Scientists from the University of Queensland in Australia was able to achieve prolonged effect of turning off genes inside plant cells. They protected tobacco plants from the action of the virus for 20 days with only one application turn off genes matter. This technique allows you to change various characteristics in plants, but scientists have not yet conducted such experiments, focusing on the technology of crop protection.
Deactivation of genes uses a system of natural protection. When the viruses infect the cells, the cells cut out part of the RNA to produce small samples of double stranded RNA, which are used to recognize and destroy any RNA that matches the pattern. No viral RNA, no viral proteins, and therefore, viruses can't reproduce.

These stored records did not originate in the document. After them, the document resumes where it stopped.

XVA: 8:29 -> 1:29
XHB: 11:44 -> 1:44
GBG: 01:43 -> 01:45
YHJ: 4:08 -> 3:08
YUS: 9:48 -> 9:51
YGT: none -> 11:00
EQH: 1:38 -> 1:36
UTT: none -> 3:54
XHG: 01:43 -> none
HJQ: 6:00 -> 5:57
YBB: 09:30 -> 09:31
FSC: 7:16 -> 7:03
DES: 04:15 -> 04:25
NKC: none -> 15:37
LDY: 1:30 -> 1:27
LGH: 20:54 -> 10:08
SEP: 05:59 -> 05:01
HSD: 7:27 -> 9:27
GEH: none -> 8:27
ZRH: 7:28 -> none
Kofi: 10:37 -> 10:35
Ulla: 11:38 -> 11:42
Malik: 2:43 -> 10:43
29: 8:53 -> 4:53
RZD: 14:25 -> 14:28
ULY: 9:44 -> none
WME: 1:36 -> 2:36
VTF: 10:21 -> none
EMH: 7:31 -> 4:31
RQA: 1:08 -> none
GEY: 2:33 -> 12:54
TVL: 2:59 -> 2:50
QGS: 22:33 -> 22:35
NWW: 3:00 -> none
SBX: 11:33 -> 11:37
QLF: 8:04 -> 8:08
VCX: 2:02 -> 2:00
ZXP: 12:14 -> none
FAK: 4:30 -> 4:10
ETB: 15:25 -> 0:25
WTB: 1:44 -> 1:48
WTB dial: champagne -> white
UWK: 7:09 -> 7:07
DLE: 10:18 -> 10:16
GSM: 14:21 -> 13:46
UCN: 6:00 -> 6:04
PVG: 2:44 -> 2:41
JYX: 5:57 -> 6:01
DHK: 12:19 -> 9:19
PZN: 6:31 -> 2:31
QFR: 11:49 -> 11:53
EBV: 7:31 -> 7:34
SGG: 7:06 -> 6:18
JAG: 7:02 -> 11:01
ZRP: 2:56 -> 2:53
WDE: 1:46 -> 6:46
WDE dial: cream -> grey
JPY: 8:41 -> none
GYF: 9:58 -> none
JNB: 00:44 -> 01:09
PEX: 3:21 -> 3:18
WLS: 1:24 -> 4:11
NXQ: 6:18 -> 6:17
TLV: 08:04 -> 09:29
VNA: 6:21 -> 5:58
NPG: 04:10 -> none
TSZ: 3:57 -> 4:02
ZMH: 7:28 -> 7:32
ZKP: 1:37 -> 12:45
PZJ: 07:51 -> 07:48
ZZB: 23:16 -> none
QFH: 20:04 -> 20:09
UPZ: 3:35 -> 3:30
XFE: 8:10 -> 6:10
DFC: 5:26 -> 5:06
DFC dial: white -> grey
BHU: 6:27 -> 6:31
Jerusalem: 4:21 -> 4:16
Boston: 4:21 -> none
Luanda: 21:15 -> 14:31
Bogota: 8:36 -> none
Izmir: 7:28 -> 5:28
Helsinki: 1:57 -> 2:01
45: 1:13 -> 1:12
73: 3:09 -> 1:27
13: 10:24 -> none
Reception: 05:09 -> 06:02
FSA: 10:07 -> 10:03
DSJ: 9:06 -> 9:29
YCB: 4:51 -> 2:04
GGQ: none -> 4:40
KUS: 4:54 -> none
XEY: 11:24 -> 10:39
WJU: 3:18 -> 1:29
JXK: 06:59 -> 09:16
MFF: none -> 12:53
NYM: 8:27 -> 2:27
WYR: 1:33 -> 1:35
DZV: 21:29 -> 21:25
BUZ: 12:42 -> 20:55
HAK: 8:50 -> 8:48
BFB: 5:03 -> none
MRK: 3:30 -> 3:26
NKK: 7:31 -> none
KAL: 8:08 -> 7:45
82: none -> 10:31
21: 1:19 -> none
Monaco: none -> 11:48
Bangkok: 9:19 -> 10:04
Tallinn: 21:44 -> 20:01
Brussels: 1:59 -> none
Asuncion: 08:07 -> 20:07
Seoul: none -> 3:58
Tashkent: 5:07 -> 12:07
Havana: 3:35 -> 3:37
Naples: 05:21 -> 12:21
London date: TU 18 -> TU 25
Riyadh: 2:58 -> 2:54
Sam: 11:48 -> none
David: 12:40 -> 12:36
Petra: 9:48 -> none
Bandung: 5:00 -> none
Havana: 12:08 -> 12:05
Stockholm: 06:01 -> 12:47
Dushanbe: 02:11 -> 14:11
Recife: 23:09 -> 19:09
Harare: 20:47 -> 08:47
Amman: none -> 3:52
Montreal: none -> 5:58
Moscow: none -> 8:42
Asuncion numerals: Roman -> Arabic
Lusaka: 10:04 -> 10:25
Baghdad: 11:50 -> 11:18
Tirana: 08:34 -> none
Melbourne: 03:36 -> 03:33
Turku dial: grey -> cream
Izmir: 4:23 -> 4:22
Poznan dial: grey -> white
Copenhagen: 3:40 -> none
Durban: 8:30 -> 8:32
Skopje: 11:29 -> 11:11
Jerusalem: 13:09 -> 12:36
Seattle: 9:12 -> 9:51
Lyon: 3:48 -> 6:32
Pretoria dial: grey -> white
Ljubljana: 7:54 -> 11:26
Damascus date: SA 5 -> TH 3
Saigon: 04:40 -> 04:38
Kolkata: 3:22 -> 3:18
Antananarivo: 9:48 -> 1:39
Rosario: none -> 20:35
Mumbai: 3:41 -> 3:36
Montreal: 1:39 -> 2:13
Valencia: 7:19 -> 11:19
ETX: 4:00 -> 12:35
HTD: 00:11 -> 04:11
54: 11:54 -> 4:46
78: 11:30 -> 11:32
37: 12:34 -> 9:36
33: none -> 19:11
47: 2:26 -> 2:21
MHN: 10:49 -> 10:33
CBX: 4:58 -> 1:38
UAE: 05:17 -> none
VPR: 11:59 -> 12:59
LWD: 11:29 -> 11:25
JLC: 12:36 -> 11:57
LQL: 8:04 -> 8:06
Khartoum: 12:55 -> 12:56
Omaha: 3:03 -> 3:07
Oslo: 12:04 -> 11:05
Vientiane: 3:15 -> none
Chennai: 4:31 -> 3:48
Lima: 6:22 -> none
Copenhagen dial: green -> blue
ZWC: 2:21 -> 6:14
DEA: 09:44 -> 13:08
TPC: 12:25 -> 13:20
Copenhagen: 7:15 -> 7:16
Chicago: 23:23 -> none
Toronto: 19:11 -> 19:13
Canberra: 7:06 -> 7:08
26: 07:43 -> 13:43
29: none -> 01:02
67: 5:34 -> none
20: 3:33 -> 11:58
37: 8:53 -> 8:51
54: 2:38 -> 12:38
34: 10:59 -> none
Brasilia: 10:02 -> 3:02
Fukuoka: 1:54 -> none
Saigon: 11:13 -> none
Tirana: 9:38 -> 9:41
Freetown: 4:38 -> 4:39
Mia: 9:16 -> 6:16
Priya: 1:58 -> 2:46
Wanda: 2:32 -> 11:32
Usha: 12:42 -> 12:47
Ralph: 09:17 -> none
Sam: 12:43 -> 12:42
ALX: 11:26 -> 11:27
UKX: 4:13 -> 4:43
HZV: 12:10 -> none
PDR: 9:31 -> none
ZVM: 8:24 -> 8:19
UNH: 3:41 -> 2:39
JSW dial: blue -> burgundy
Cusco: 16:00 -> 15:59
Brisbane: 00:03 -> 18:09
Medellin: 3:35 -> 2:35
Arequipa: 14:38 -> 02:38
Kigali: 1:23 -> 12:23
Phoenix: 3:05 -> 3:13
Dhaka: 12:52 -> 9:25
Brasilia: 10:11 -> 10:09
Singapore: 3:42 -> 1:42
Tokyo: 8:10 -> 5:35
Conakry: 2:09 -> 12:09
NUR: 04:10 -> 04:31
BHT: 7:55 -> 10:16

RNA interference can be used to block any protein. Attempts to develop drugs based on this technology for people while not successful, as when injected into the blood RNA disintegrate rapidly. And in plants it works like this:
Plant viruses are a problem for agriculture around the world and in Ukraine, and none of the currently existing funds are not sent directly to them. Of course farmers can grow virus-resistant varieties, if such exist, or kill organisms-vectors, like aphids. So, if an antivirus product will show themselves well in the field, it will be extremely popular.
However, there is a big problem — the cost.
Clay nanoparticles are cheap, but the production of RNA is expensive. A couple of years ago one gram of this substance, which would be enough for a small field, it was worth $ 100,000. But that quickly changed. For example, Apse aims to mass-produce RNA for only $ 2 per gram.
The stuff that turns the genes will be safer than ordinary pesticides. RNA cannot penetrate human skin and are quickly degraded in the body.